**Text section:**
BEGIN
The Platform Team implemented Chkk’s Operational Safety Platform to simplify upgrade management and ensure that upgrades were disruption-free.
- Accelerating Upgrade Process – Chkk automated key upgrade tasks such as dependency analysis, release note processing, and impact assessment across hundreds of add-ons, cutting down research and planning time by up to 8x.
- Upgrade Copilot & Preverified Plans – Chkk’s Upgrade Copilot automated tedious pre-work and delivered Preverified Upgrade Plans for clusters and add-ons, tested on a digital twin of Dexcom’s infrastructure, ensuring safe, well-orchestrated upgrades. Separate Upgrade Plans for add-ons enabled the team to execute fleetwide upgrades of complex add-ons and soak them for months before performing cluster upgrades.
- Repeatable Upgrades with Curated Workflows – Chkk standardized workflows and enabled task delegation, reducing reliance on expert knowledge and making complex upgrades repeatable and efficient.
END
**Problem to work on:**
Copy the stretch of the Chkk upgrade text from "- Repeatable Upgrades" through "repeatable and efficient.", keeping every word and mark unchanged.

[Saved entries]
BEGIN
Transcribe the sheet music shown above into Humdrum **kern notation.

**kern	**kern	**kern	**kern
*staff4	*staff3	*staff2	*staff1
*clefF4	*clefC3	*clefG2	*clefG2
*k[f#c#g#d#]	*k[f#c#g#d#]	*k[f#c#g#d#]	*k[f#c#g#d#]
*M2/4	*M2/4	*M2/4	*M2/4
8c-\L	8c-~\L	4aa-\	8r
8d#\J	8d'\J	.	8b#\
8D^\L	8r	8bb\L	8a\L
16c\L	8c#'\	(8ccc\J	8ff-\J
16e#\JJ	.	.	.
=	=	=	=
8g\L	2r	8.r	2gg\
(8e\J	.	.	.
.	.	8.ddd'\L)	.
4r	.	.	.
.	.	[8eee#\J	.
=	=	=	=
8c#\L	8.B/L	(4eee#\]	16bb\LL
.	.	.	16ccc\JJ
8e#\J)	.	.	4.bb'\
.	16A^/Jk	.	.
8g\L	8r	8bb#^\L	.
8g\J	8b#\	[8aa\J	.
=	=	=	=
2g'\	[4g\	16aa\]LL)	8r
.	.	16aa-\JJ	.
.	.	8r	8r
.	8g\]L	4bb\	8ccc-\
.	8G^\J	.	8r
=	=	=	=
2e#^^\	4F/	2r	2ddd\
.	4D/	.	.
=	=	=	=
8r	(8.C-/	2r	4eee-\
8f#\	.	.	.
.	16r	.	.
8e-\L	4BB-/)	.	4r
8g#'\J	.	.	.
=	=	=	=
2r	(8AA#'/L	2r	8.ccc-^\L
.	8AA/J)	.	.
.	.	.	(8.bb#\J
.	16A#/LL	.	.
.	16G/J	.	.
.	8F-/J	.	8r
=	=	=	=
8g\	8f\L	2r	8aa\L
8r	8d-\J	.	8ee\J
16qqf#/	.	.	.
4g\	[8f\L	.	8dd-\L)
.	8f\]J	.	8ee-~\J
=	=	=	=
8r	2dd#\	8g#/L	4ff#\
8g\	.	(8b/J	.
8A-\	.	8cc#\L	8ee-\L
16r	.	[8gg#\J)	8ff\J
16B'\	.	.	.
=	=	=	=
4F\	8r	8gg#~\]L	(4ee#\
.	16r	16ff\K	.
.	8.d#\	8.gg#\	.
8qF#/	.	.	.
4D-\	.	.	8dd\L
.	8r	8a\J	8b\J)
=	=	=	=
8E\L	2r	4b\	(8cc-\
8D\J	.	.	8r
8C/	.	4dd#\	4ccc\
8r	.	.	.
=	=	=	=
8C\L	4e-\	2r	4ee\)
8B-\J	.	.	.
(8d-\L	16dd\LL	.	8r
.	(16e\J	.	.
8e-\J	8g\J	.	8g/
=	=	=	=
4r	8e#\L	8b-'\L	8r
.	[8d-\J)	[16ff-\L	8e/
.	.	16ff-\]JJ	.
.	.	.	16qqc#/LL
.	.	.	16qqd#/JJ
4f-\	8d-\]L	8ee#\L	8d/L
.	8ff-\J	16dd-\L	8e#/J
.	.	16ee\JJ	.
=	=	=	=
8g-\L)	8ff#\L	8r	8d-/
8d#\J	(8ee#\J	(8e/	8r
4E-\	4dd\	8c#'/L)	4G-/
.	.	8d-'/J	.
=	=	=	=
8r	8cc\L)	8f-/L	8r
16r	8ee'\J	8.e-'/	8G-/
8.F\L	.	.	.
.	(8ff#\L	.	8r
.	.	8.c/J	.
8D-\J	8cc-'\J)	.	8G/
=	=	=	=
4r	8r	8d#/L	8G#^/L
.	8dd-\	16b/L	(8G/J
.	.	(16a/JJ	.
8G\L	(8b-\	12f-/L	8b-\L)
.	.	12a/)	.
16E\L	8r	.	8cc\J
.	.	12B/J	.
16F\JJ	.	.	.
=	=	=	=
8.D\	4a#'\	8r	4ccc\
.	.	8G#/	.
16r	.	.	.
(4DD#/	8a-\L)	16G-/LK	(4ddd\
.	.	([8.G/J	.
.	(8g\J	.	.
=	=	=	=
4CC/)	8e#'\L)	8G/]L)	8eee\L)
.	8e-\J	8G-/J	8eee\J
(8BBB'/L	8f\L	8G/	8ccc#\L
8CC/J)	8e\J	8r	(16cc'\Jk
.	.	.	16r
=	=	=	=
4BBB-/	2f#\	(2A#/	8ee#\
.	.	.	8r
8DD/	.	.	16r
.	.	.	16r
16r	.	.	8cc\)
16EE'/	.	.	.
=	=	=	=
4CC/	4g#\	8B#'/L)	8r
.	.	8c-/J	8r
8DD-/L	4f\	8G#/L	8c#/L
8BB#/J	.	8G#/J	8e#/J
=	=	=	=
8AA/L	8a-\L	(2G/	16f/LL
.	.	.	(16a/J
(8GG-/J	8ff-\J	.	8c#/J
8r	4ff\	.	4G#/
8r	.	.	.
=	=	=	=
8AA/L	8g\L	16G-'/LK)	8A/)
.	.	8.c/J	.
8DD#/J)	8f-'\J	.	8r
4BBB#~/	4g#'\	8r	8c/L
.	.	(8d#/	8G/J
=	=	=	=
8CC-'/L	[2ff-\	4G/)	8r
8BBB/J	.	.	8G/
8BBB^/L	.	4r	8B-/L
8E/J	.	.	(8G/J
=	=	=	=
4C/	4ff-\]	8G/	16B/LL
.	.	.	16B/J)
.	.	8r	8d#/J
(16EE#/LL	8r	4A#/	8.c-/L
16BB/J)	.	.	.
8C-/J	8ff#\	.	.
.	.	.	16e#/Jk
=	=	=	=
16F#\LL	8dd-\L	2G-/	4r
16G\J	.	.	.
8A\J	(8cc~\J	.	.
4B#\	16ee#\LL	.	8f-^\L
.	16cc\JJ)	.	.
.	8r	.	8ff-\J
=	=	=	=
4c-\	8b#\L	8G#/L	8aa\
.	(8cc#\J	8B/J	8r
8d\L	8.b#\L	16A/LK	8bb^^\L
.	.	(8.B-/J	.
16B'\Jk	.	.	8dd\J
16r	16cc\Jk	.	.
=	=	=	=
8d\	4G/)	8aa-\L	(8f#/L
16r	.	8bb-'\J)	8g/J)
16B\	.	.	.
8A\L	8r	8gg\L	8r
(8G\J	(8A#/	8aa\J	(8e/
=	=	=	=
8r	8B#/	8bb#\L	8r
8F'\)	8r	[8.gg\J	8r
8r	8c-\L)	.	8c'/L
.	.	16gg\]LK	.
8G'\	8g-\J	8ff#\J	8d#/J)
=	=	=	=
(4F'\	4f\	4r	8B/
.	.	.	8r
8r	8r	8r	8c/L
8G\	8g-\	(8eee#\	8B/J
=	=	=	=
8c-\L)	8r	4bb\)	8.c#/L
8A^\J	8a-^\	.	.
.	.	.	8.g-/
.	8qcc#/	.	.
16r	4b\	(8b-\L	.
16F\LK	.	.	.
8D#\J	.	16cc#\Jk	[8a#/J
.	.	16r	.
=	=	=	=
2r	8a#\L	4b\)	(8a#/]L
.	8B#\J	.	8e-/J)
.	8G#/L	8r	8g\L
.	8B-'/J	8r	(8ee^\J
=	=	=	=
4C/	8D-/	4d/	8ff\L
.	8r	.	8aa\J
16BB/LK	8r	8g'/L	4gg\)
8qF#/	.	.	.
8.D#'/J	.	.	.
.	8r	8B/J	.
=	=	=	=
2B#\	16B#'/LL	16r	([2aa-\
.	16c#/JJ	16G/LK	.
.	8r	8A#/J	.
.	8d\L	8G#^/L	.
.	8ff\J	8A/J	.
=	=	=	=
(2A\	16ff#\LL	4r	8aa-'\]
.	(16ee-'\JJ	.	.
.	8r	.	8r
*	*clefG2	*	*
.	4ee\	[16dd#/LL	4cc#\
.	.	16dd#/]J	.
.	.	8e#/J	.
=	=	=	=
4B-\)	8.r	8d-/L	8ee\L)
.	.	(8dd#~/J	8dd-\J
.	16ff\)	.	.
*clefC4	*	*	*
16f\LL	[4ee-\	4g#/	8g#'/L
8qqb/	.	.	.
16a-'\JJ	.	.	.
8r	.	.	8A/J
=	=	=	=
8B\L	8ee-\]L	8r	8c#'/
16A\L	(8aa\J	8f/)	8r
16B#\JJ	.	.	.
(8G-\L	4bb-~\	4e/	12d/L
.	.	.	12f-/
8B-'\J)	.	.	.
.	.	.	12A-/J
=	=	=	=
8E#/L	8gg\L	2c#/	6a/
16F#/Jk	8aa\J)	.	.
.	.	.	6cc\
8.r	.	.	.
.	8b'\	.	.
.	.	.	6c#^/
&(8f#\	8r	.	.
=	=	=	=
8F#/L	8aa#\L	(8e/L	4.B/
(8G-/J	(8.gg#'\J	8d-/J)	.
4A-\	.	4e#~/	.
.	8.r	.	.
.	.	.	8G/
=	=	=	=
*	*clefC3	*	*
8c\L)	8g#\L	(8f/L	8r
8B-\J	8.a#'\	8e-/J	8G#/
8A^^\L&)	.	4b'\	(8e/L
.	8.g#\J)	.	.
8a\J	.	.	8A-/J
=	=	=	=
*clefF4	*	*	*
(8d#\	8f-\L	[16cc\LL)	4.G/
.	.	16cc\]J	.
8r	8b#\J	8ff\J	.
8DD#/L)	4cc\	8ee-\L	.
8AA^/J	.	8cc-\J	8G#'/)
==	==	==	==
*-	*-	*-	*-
END
**Solution to the exercise:**
- Repeatable Upgrades with Curated Workflows – Chkk standardized workflows and enabled task delegation, reducing reliance on expert knowledge and making complex upgrades repeatable and efficient.